Orientierungssinn der Vögel bleibt ein Rätsel

Wissenschaft
12.04.2012 11:20
Der Orientierungssinn der Vögel bleibt ein Rätsel: Forscher vom Institut für Molekulare Pathologie (IMP) in Wien haben die bisherige Annahme widerlegt, dass eisenhältige Zellen im Schnabel der Tiere für die Wahrnehmung des Magnetfeldes der Erde zuständig sind und den Vögeln damit die sichere Navigation ermöglichen. Tatsächlich handelt es sich dabei aber offenbar "nur" um weiße Blutkörperchen.

Die in der aktuellen Ausgabe des Fachmagazins "Nature" veröffentlichten Ergebnisse "werfen leider mehr Fragen auf, als sie beantworten", so Molekularbiologe David Anthony Keays im Gespräch. "Es setzt das ganze Fachgebiet wieder an den Start."

Keine eisenhaltigen Nervenzellen
Eigentlich wollten Christoph Treiber und Marion Salzer aus Keays' Forschungsgruppe eine deutsche Studie replizieren, die an Tauben im Schnabelbereich jene eisenhältigen Nervenzellen aufgespürt hatte (Bericht in der Infobox), denen die Wissenschaft seither den Magnetsinn zuschrieb. Zunächst untersuchte man im IMP eine Gruppe deutscher Tauben - und fand die Zellen nicht. Vielleicht ein Gendefekt?
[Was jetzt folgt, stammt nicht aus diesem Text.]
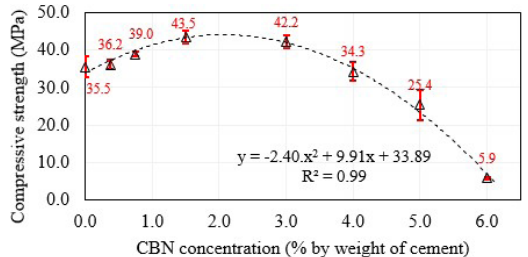
Figure 2. 28-days compressive strength of mortars with different CBN contents.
Bei einer weiteren Gruppe stellte sich das Unterfangen ebenso als schwierig heraus, "sowohl der genaue Ort als auch die Anzahl dieser Zellen unterschied sich von Tier zu Tier gewaltig", erzählt Keays. "Wir dachten, wir machen irgendetwas falsch."
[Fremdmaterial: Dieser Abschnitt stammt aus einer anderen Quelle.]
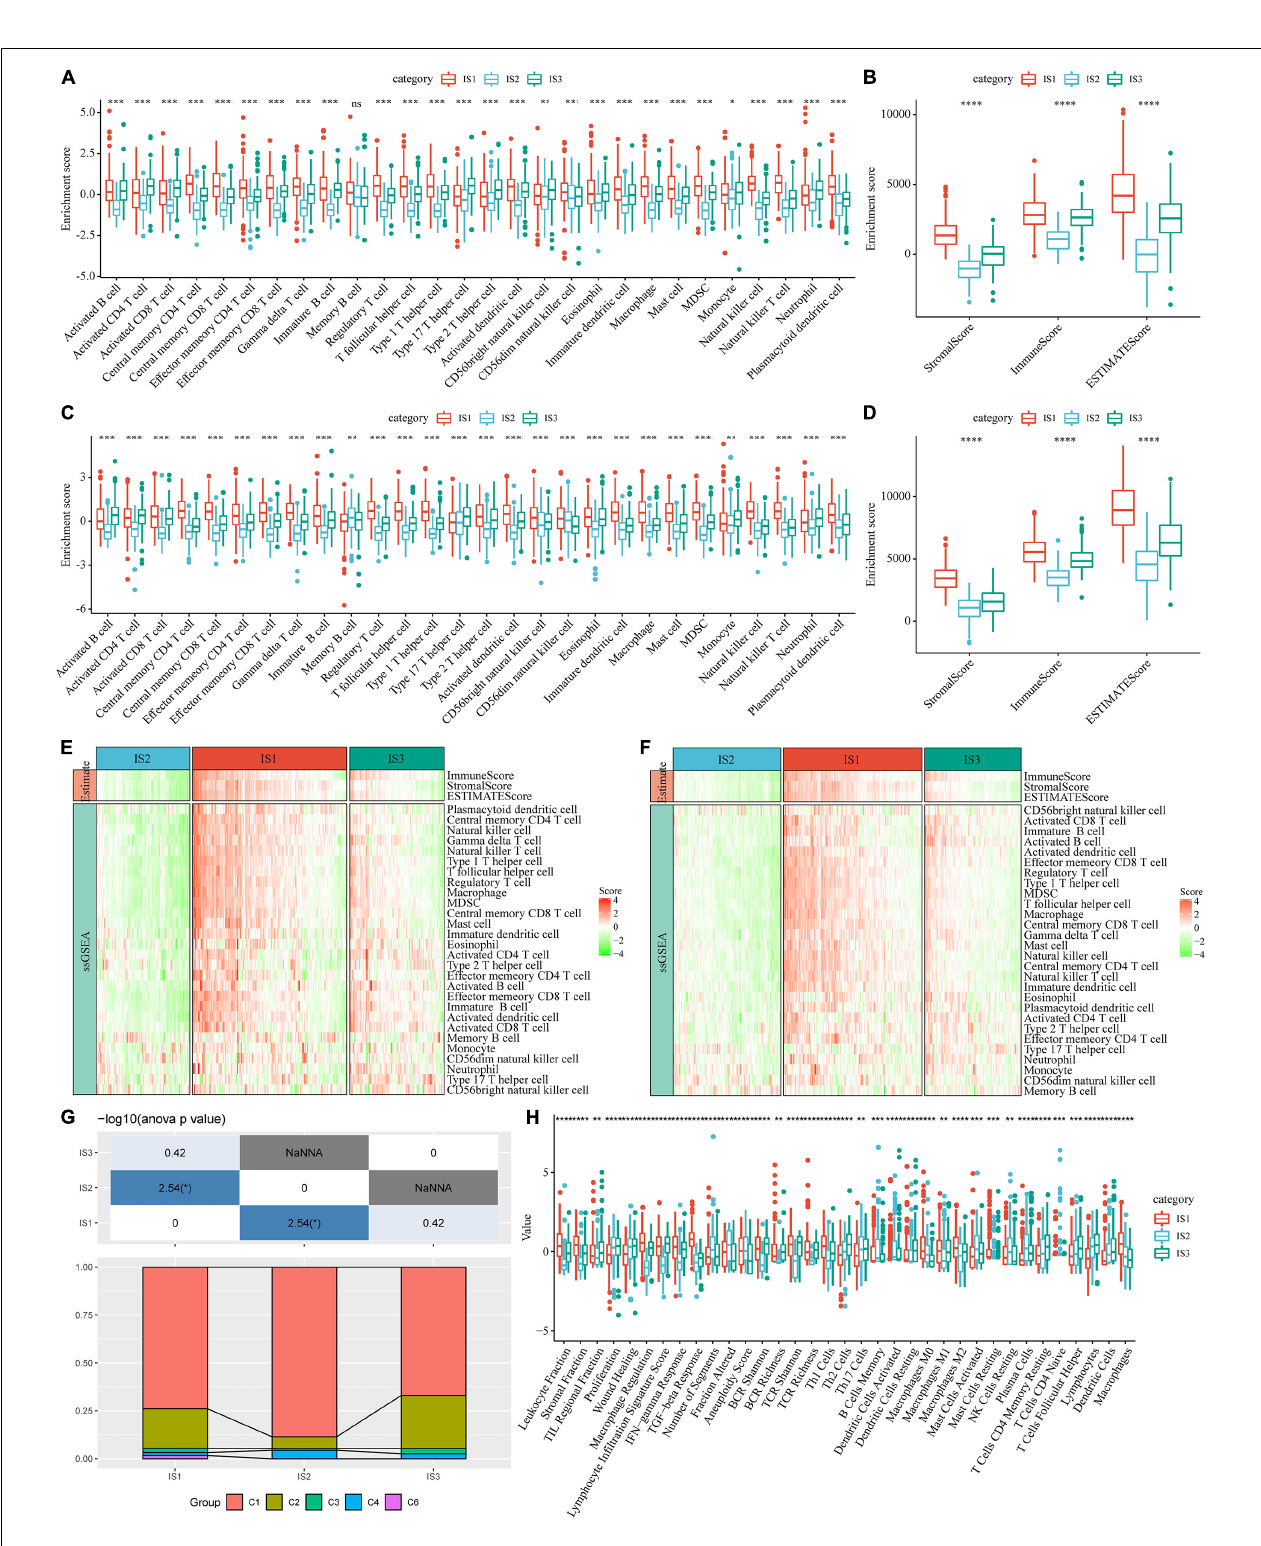
FIGURE 5 | Immune signatures in different immune subtypes. (A) Differences in the enrichment scores of 28 types of immune cells in each subtype of the TCGA-COAD cohort; (B) The immune score of each subtype in the TCGA-COAD cohort; (C) Differences in the enrichment scores of immune cells in the GSE39582 cohort; (D) Immune scores for each subtype in the GSE39582 cohort; (E) A heatmap depicting the immune score of patients in the TCGA-COAD cohort; (F) A heatmap depicting the immune score of patients in the GSE39582 cohort; (G) Intersection of three immune molecular subtypes with previous immune molecular subtypes; (H) The distribution of three immune subtypes in 56 immune-related features, out of which 35 immune features were significant (FDR < 0.01). * P < 0.05, ** P < 0.01, *** P < 0.001, and **** P < 0.0001.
Kranke Taube brachte die Lösung
Dass manche Tauben mehr Zellen "mit Magnetsinn" haben sollten als andere, schien unlogisch. Die Lösung brachte eine Taube mit einer Infektion: Rund um den Infektionsherd fanden die Wissenschaftler Zehntausende dieser Zellen. "Da haben wir verstanden, dass es sich um weiße Blutkörperchen handelt, die eine wichtige Rolle bei der Bekämpfung von Infektionen spielen. Eisenhältig sind sie, weil sie das Eisen aus den roten Blutkörperchen recyceln", so Keays. Durch hochauflösende Bildgebungsverfahren konnten die Forscher diesen Vorgang auch zeigen.

Rätsel weiterhin ungelöst
"Unglaublich frustrierend" nennt Keays die Entdeckung. Denn wie viele anderen Forscher möchte er endlich dem Rätsel um das schlafwandlerisch sichere Orientierungssystem der Vögel auf die Spur kommen. "Jetzt haben wir aus dem Puzzle erst einmal einige wesentliche Teile wieder herausgenommen - vielleicht bekommen wir damit ein klareres Bild". Immerhin sei dies ein weiterer Beweis, "dass die Wissenschaft eine selbst korrigierende Unternehmung ist", so Keays.

Außer Frage steht weiterhin, dass die Vögel - ebenso wie Schildkröten, Bienen und vielleicht auch Kühe - über die Fähigkeit verfügen, Magnetfelder wahrzunehmen. "Irgendwo müssen die Zellen dafür sein. Wir suchen wie verrückt nach ihnen. Aber momentan muss ich sagen: Ich weiß einfach nicht, wo sie sind."